On the one hand the lost feelings are very strong but on the other hand you win a great freedom which is helping you recognizing new sides from your personality and is helping you develop a new identity.
Leaving your country, like I did when I was just 20 years old and my head was full of open possibilities I didn’t realise back then, that once you had left your country, emotionally you will never find the way back absolutely. One part of you will always be far away. Something will always be missing.
I won new freedom, but I have to learn to live and accept with my constant homesickness.
EK: Do you have any personal experience of exile?
SDM: As I mentioned before in the first question, my family survived a genocide and had to exile. As for me personally I decide to leave Buenos Aires and went to live in an “exile”, in Berlin, 17 year ago.
EK: What kind of impact has the world of globalization, that evokes people to adapt with new neighbourhoods and emerges cultural backgrounds and ethnicities, on your work?
SDM: For my family it is an important subject for already 90 years. The interest of the institutions and the people in this subject may be helping me to get a plataform to show my work.
The interaction with the people has a big influence on me. To see the work of other artists dealing with this subject opened my mind too. This way,I don’t feel alone and I can learn from the others about new strategies how to build a permeable identity that is allowing one to open itself without losing itrself.
EK: Is it necessary to leave one’s country to experience being in exile?
SDM: If it means a physical exile than – yes! And like I already said, exile is sometimes being used in a metaphoric way to express isolation.
EK: What does the word nation signifies for you? Does the nation join with concept meaning of yourself when it is dispossessed of traditional characteristics ?

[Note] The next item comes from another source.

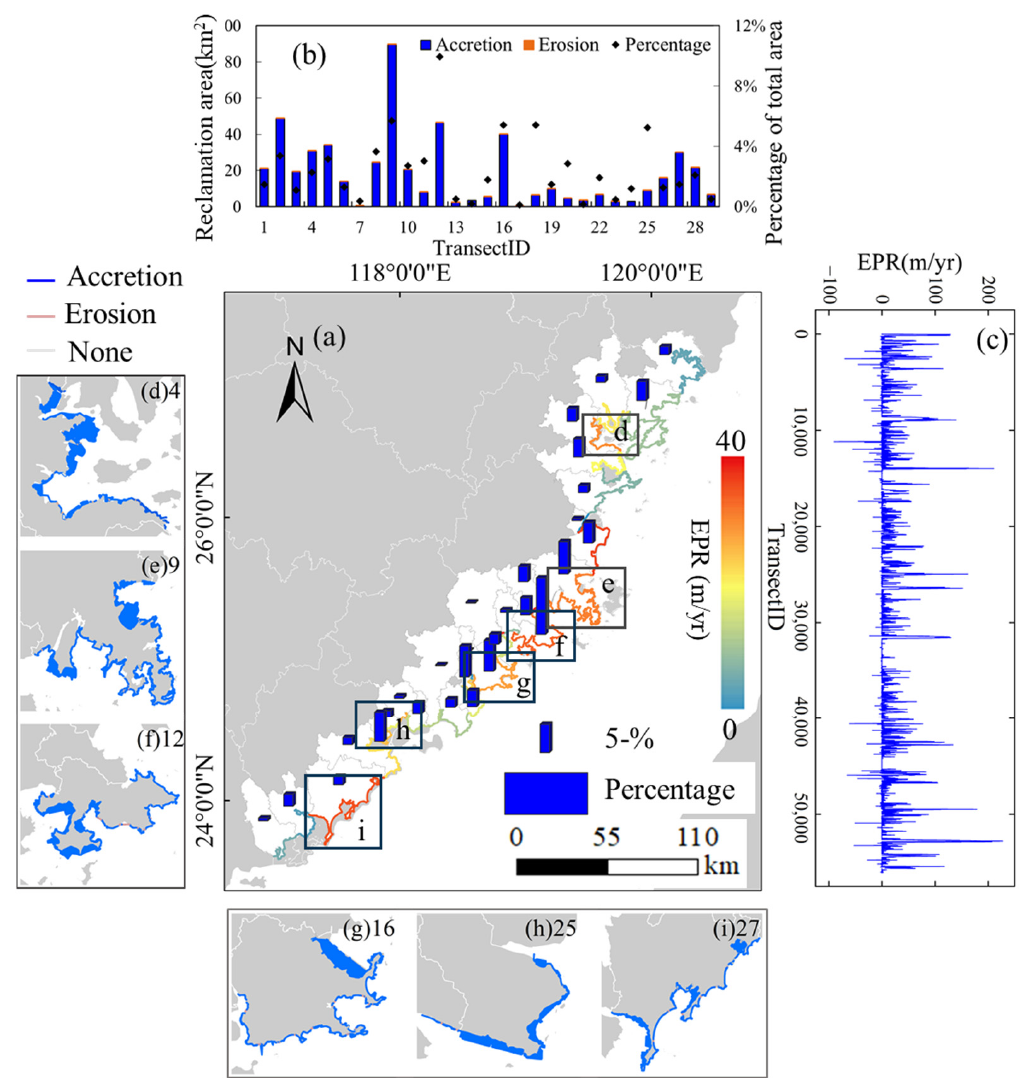
Figure 5. ( a ) EPR and the proportion of reclamation area in different districts; ( b ) reclamation area including accretion and erosion of each district; ( c ) EPR of the continental coastline of every transect; ( d – i ) Jiaocheng, Fuqing, Xiuyu, Hui’an, Haicang, Zhangpu Districts with huge dynamic change of EPR and reclamation area in different cities.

SDM: This is a geographical place and a mental place that marks your way to understand the life through it’s light, sky, colours, sounds, people. Your body and your mind are like an instrument that is tuned up with the environment. It influences your way to feel, your sensibility for different things. And if it’s your birth „nation“ of course this tuning marks your life very strong, because they are basic. But I think we are able to „tune“ ourselves up in other environments.
EK: What kind of ideas and emotions evokes in you the following words:
· communication primary need
· generations base
· political violence abuse of power
· multicultural society richness
· language richness
· nomadic modus vivendi difficult
· territory – home temporary
· bound – boundless Myself
· ethnic epuration – genocide pain
· crimes against humanity – war crimes fear
· religion ambivalence
EK: Does art possess refugee-like status in the society?
For the people or for the artists?
In the time where artists were dealing with timeless issues it was like that. This is the romantic idea that some people still have. Maybe it was like that in the time of Medicis. But if you work with political and social issues you are not a refugee and your art is a place for a confrontation with feelings and some of them are very hard. You deal night and day with these subjects, maybe much more than a salesman or a clerk. Your brain doesn’t stop to think and to feel. And after all you work in the system (graphic work, documentation of your work, represent your work in institutions, scholarships, look for galleries, write concepts, etc. etc. etc.) and try to earn money and make art...
As far as I am concerned, as an artist, I don’t think that art has a refugee status.
Maybe the people look for a shelter in their lives, and think art can give them a place to enjoy beauty, freedom, crazy things, and new points of view.
I believe that in every hard feeling we experience we can discover beauty.
I observe, unfortunately, how contemporary art which is being supported by big institutions is very poor on emotions. I would like to mention for example two observations I made recently. The last “Documenta” and the “Berlin Biennale 2004”, these events, I believe, disregard the esthetical and emotional aspect.